Além disso, a pessoa diagnosticada com SOMP também pode apresentar queda de cabelo, hipertensão arterial e alterações emocionais, como ansiedade e baixa autoestima.
Diagnóstico
Em meio aos diversos cenários, Fabyanne Mazutti aponta para os desafios na hora do diagnóstico, tendo em vista que os sintomas variam de uma mulher para outra, com algumas pacientes apresentando sintomas mais leves e outras, sintomas mais evidentes. “O diagnóstico é feito por meio da avaliação clínica, exames laboratoriais hormonais e metabólicos e ultrassonografia.
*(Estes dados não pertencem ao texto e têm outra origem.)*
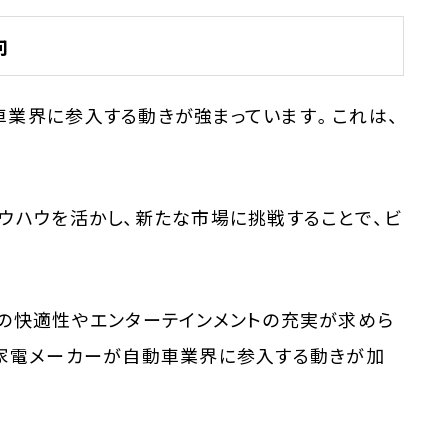
向
車業界に参入する動きが強まっています。これは、
ウハウを活かし、新たな市場に挑戦することで、ビ
での快適性やエンターテインメントの充実が求めら
、家電メーカーが自動車業界に参入する動きが加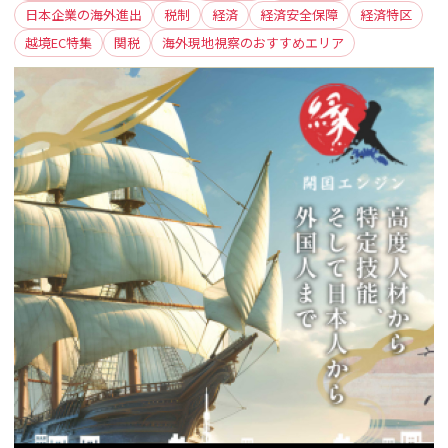
日本企業の海外進出
税制
経済
経済安全保障
経済特区
越境EC特集
関税
海外現地視察のおすすめエリア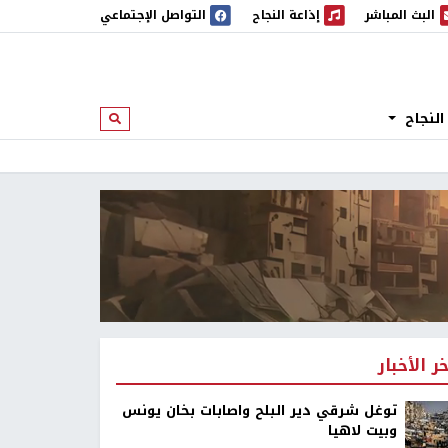
البث المباشر
إذاعة النجاح
التواصل الإجتماعي
 المباشر
إذاعة النجاح
النجاح
ابحث
خر الأخبار
توغل شرقي دير البلح واصابات بخان يونس
وبيت لاهيا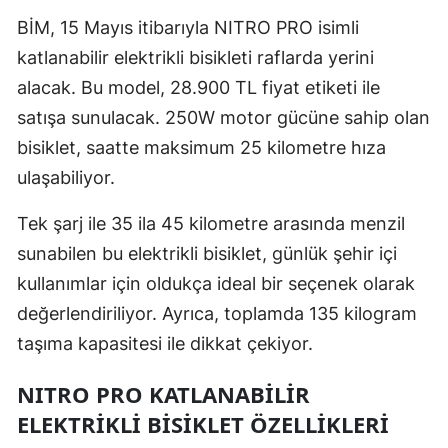
BİM, 15 Mayıs itibarıyla NITRO PRO isimli
Mersin
katlanabilir elektrikli bisikleti raflarda yerini
İstanbul
alacak. Bu model, 28.900 TL fiyat etiketi ile
İzmir
satışa sunulacak. 250W motor gücüne sahip olan
bisiklet, saatte maksimum 25 kilometre hıza
Kars
ulaşabiliyor.
Kastamonu
Tek şarj ile 35 ila 45 kilometre arasında menzil
Kayseri
sunabilen bu elektrikli bisiklet, günlük şehir içi
Kırklareli
kullanımlar için oldukça ideal bir seçenek olarak
değerlendiriliyor. Ayrıca, toplamda 135 kilogram
Kırşehir
taşıma kapasitesi ile dikkat çekiyor.
Kocaeli
NITRO PRO KATLANABILIR
Konya
ELEKTRIKLI BISIKLET ÖZELLIKLERI
Kütahya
Atualmente, utilizamos critérios diagnósticos internacionais que consideram irregularidade menstrual, sinais de excesso de hormônios androgênicos e alterações ovarianas ao ultrassom, após excluir outras doenças que possam causar sintomas semelhantes”, comenta.
Com a mudança de SOP para SOMP, almeja-se um cuidado ainda mais humanizado e atencioso às pacientes do Sistema Único de Saúde (SUS), que muitas vezes convivem com sintomas físicos e emocionais sem diagnóstico ou acompanhamento adequado. “A expectativa é que a mudança favoreça uma visão mais integral da doença, estimulando o diagnóstico precoce e o acompanhamento multiprofissional. Isso pode ajudar na prevenção de complicações metabólicas e cardiovasculares no futuro, melhorando a qualidade de vida das pacientes e reduzindo impactos na saúde pública”, finaliza Fabyanne.
Rede HU Brasil
O HUB-UnB faz parte da Rede HU Brasil desde janeiro de 2013. Criada por meio da Lei nº 12.550/2011 e vinculada ao Ministério da Educação (MEC), a HU Brasil nasceu tendo como nome oficial Empresa Brasileira de Serviços Hospitalares (Ebserh). É responsável pela administração de 46 hospitais universitários federais em 25 unidades da federação, apoiando e impulsionando suas atividades por meio de uma gestão de excelência. Em 2026, em um reposicionamento junto à sociedade, ao mercado e instituições parceiras, passou a ter um novo nome, que carrega sua essência: HU Brasil.